With the clock running out and twelve bills in our committee, my committee chairman asked me if I could give the P.I.’s in place of the floor speeches.  I scribbled and edited my notes on about six bills, to be as succinct as possible. For each of several bills, I made the pitch and the bills passed, one after another. The last one was an especially contested bill (about the radiation detectors I mentioned above) and whaddayaknow, the power plant’s spokesperson is sitting up in the gallery, at three in the morning! I got fired up, gave the pitch in a coach’s “down by six at half-time” pep-talk style. (I had a good deal of practice at that – it’s a situation my football team found itself in many times when I was a coach, but we always finished the season with more wins than losses.) When I was done speaking, the House applauded (an unusual breach of decorum). Perhaps because they liked what I said, or was it because we were that much closer to being done? The vote was counted, and the bill passed 160-128.

The last Ways & Means bill passed a bit later, and the House adjourned around four in the morning. A Republican colleague with whom I have worked closely on the bipartisan apprenticeship bill found me on the way out and wanted to chat. He was really excited about having been in an absolutely epic session of the New Hampshire House, the likes of which nobody could remember!
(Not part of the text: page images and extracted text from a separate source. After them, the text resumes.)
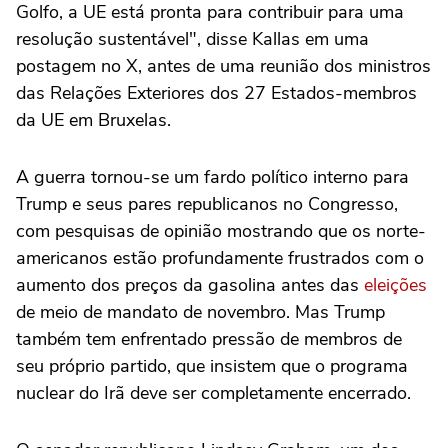
Golfo, a UE está pronta para contribuir para uma
resolução sustentável", disse Kallas em uma
postagem no X, antes de uma reunião dos ⁠ministros
das Relações Exteriores dos 27 Estados-membros
da UE em Bruxelas.
A guerra tornou-se um fardo político interno para
Trump e seus pares republicanos no Congresso,
com pesquisas de opinião mostrando que os norte-
americanos estão profundamente frustrados com o
aumento dos preços da gasolina antes das
eleições
de meio de mandato de novembro. Mas Trump
também tem enfrentado pressão de membros de
seu próprio partido, que insistem que o programa
nuclear do Irã deve ser completamente encerrado.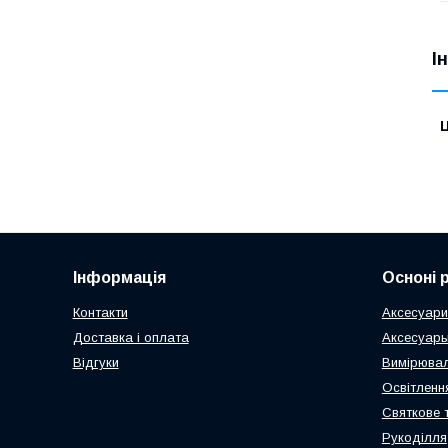
І
Ц
Інформація
Осноні 
Контакти
Аксесуари
Доставка і оплата
Аксесуары
Відгуки
Вимірювал
Освітлення
Святкове 
Рукоділля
It was a nice feeling of camaraderie and resolution. The People’s work was finished, at least for the time being.

The next day, my colleague Kermit Williams shared his thoughts:

“I was reminded last night of Shakespeare’s play Henry V, where Henry tells his troops on the eve of the battle of Agincourt, in part;

“And gentlemen in England now a-bed
Shall think themselves accurs’d they were not here,
And hold their manhoods cheap whiles any speaks
That fought with us upon Saint Crispin’s day.”

Last night was our Saint Crispin’s day, and it will be remembered by all of us forever. And future reps who were a-bed in New Hampshire will wish they had been there, because last night will be legendary!”